■ Work required ■
Repeat the data in full. No line may differ from the original.

Stored entries
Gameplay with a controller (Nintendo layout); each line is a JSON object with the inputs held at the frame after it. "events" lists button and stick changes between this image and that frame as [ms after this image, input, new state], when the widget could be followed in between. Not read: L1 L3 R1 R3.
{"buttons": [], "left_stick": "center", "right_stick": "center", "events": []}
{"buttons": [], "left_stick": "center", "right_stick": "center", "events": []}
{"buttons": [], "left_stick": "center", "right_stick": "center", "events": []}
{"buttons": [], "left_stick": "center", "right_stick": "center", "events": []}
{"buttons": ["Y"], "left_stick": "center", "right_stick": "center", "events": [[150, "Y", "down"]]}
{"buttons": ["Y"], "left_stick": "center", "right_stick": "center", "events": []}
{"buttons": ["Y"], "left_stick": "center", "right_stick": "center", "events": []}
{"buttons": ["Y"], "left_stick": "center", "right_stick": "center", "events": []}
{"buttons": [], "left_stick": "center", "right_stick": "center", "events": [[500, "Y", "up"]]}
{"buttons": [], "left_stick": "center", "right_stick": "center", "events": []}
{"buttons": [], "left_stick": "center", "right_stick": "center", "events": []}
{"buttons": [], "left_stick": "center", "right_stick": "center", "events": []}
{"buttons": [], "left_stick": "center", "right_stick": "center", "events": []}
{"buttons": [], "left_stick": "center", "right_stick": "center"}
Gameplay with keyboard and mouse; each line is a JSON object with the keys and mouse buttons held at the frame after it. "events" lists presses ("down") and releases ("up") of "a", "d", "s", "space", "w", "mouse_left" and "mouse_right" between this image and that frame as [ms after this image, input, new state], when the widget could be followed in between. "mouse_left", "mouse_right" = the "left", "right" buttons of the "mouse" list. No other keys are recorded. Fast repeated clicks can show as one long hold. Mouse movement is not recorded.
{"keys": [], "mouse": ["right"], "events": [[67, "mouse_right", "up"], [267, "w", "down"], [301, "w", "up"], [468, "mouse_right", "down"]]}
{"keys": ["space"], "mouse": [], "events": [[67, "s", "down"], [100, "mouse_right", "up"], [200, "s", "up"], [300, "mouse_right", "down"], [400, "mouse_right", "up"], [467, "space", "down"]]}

■ Your response ■
Gameplay with a controller (Nintendo layout); each line is a JSON object with the inputs held at the frame after it. "events" lists button and stick changes between this image and that frame as [ms after this image, input, new state], when the widget could be followed in between. Not read: L1 L3 R1 R3.
{"buttons": [], "left_stick": "center", "right_stick": "center", "events": []}
{"buttons": [], "left_stick": "center", "right_stick": "center", "events": []}
{"buttons": [], "left_stick": "center", "right_stick": "center", "events": []}
{"buttons": [], "left_stick": "center", "right_stick": "center", "events": []}
{"buttons": ["Y"], "left_stick": "center", "right_stick": "center", "events": [[150, "Y", "down"]]}
{"buttons": ["Y"], "left_stick": "center", "right_stick": "center", "events": []}
{"buttons": ["Y"], "left_stick": "center", "right_stick": "center", "events": []}
{"buttons": ["Y"], "left_stick": "center", "right_stick": "center", "events": []}
{"buttons": [], "left_stick": "center", "right_stick": "center", "events": [[500, "Y", "up"]]}
{"buttons": [], "left_stick": "center", "right_stick": "center", "events": []}
{"buttons": [], "left_stick": "center", "right_stick": "center", "events": []}
{"buttons": [], "left_stick": "center", "right_stick": "center", "events": []}
{"buttons": [], "left_stick": "center", "right_stick": "center", "events": []}
{"buttons": [], "left_stick": "center", "right_stick": "center"}
Gameplay with keyboard and mouse; each line is a JSON object with the keys and mouse buttons held at the frame after it. "events" lists presses ("down") and releases ("up") of "a", "d", "s", "space", "w", "mouse_left" and "mouse_right" between this image and that frame as [ms after this image, input, new state], when the widget could be followed in between. "mouse_left", "mouse_right" = the "left", "right" buttons of the "mouse" list. No other keys are recorded. Fast repeated clicks can show as one long hold. Mouse movement is not recorded.
{"keys": [], "mouse": ["right"], "events": [[67, "mouse_right", "up"], [267, "w", "down"], [301, "w", "up"], [468, "mouse_right", "down"]]}
{"keys": ["space"], "mouse": [], "events": [[67, "s", "down"], [100, "mouse_right", "up"], [200, "s", "up"], [300, "mouse_right", "down"], [400, "mouse_right", "up"], [467, "space", "down"]]}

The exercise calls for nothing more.